IdNr. und Steuerklasse


Arbeitgeber müssen der Lohnsteuerberechnung die Steuerklasse VI zugrunde legen, wenn der Arbeitnehmer keine steuerliche Identifikationsnummer (IdNr.) mitteilt. Das Finanzgericht (FG) Niedersachsen hat nun mit Urteil vom 13.03.2024 (Az. 3 K 13/24) entschieden, dass diese Regelung für ausländische Arbeitnehmer keine Diskriminierung darstellt und gleichermaßen anzuwenden ist. Grundsätzlich wird die IdNr. automatisch mit der Geburt vergeben. Bei Arbeitnehmern aus dem Ausland, die erstmals in Deutschland tätig werden, erfolgt eine Zuteilung nach Beantragung mit einer Verzögerung um die Bearbeitungszeit des Finanzamts.

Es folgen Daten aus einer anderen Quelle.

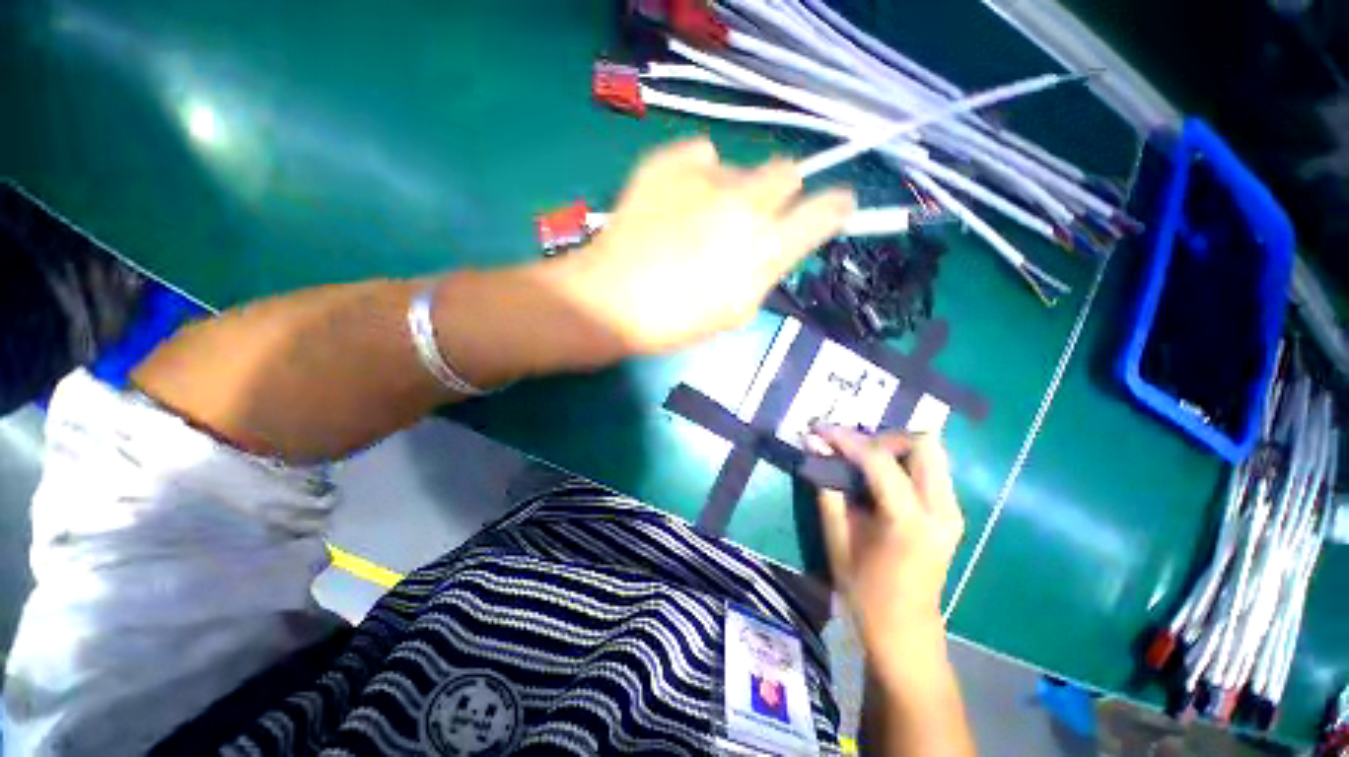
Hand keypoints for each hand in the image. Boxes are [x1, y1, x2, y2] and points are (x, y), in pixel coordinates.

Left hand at [548, 138, 853, 355]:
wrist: (612, 300)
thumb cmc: (676, 321)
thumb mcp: (736, 312)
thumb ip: (765, 272)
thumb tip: (773, 245)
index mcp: (766, 248)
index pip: (827, 209)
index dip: (835, 207)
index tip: (833, 209)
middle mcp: (747, 203)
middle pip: (788, 172)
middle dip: (779, 194)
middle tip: (750, 219)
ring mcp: (706, 176)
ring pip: (741, 168)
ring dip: (733, 190)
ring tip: (696, 218)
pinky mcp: (669, 161)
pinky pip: (702, 154)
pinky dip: (697, 174)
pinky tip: (677, 199)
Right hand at [812, 427, 964, 670]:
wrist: (904, 631)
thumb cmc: (864, 591)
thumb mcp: (837, 538)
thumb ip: (827, 487)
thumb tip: (813, 446)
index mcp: (910, 522)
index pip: (879, 460)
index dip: (846, 439)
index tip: (820, 431)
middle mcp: (941, 510)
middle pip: (923, 444)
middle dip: (881, 437)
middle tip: (850, 447)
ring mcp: (952, 511)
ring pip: (931, 452)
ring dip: (893, 446)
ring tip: (860, 457)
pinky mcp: (951, 513)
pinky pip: (930, 468)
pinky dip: (902, 459)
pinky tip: (877, 473)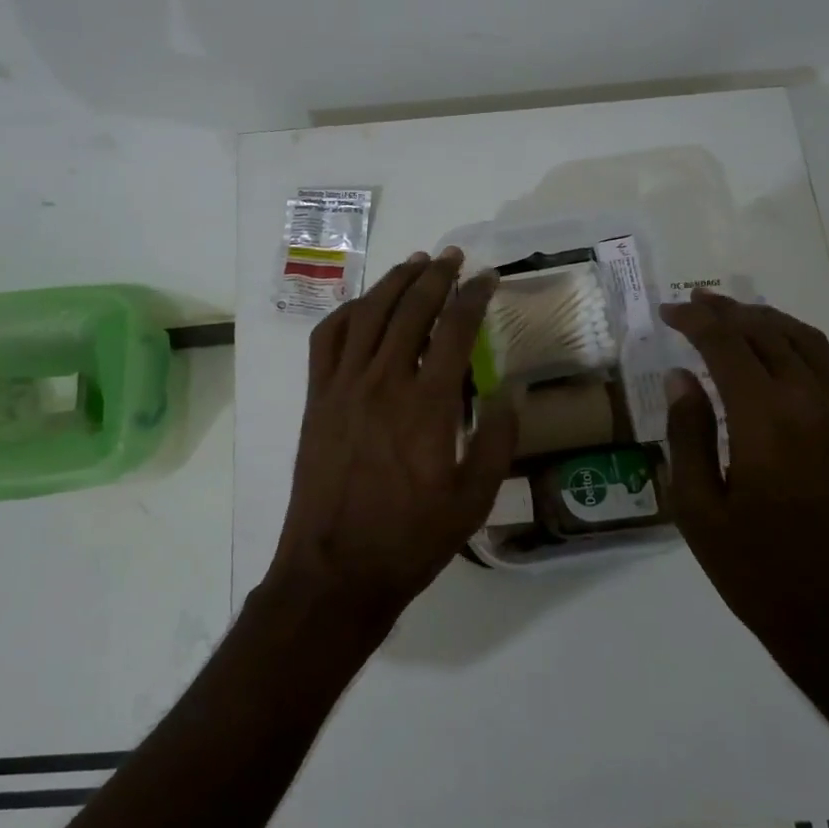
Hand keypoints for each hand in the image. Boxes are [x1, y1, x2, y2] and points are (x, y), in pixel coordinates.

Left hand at [269, 248, 519, 631]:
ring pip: (368, 315)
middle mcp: (383, 382)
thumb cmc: (410, 539)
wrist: (335, 570)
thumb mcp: (473, 500)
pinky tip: (364, 306)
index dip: (474, 296)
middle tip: (454, 257)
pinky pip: (327, 340)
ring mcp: (343, 387)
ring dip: (393, 283)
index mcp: (426, 405)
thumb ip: (497, 440)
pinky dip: (348, 313)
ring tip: (415, 264)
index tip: (489, 279)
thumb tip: (512, 390)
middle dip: (436, 276)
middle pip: (410, 309)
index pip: (455, 330)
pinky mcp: (317, 399)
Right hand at [660, 292, 828, 691]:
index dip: (695, 320)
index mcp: (766, 420)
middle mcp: (811, 404)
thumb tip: (682, 378)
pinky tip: (776, 350)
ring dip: (765, 320)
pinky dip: (797, 343)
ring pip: (805, 341)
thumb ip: (688, 432)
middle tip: (692, 302)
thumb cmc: (755, 569)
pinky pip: (828, 366)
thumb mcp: (697, 506)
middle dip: (727, 311)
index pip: (727, 344)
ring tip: (731, 314)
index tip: (667, 311)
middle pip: (767, 333)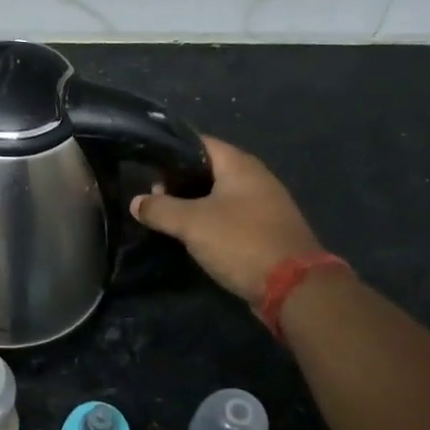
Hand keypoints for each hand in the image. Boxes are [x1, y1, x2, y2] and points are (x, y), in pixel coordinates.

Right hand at [131, 135, 321, 306]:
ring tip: (166, 218)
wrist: (293, 286)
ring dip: (193, 204)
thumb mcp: (191, 223)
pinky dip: (210, 221)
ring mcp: (264, 204)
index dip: (171, 151)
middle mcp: (255, 178)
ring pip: (219, 195)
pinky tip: (193, 235)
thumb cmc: (241, 241)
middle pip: (208, 170)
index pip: (199, 143)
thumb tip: (136, 202)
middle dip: (178, 181)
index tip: (146, 164)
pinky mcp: (266, 229)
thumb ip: (160, 209)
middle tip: (153, 198)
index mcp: (239, 165)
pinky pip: (231, 217)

Nur wenn der Arbeitnehmer die fehlende Mitteilung der IdNr. nicht zu vertreten hat, sieht § 39c Abs. 1 Satz 2 EStG vor, dass der Arbeitgeber dem Lohnsteuerabzug die voraussichtlichen Lohnsteuer-Abzugsmerkmale zugrunde zu legen hat. Liegt die IdNr. anschließend noch immer nicht vor, muss der Arbeitgeber die Steuer rückwirkend nach der Steuerklasse VI berechnen und ans Finanzamt abführen. Bei ausländischen Arbeitnehmern kann dies jedoch problematisch sein,wenn diese – wie im Urteilsfall – teilweise nicht mehr auffindbar sind, weil das Arbeitsverhältnis bereits beendet ist.

Eine genaue Erläuterung der Vorgehensweise bei fehlenden bzw. nicht mitgeteilten IdNr. hat das Bundesfinanzministerium (BMF) für aktuelle Zeiträume mit Schreiben vom 23.01.2024 (IV C 5 -S 2295/21/10001 :001) bekannt gegeben.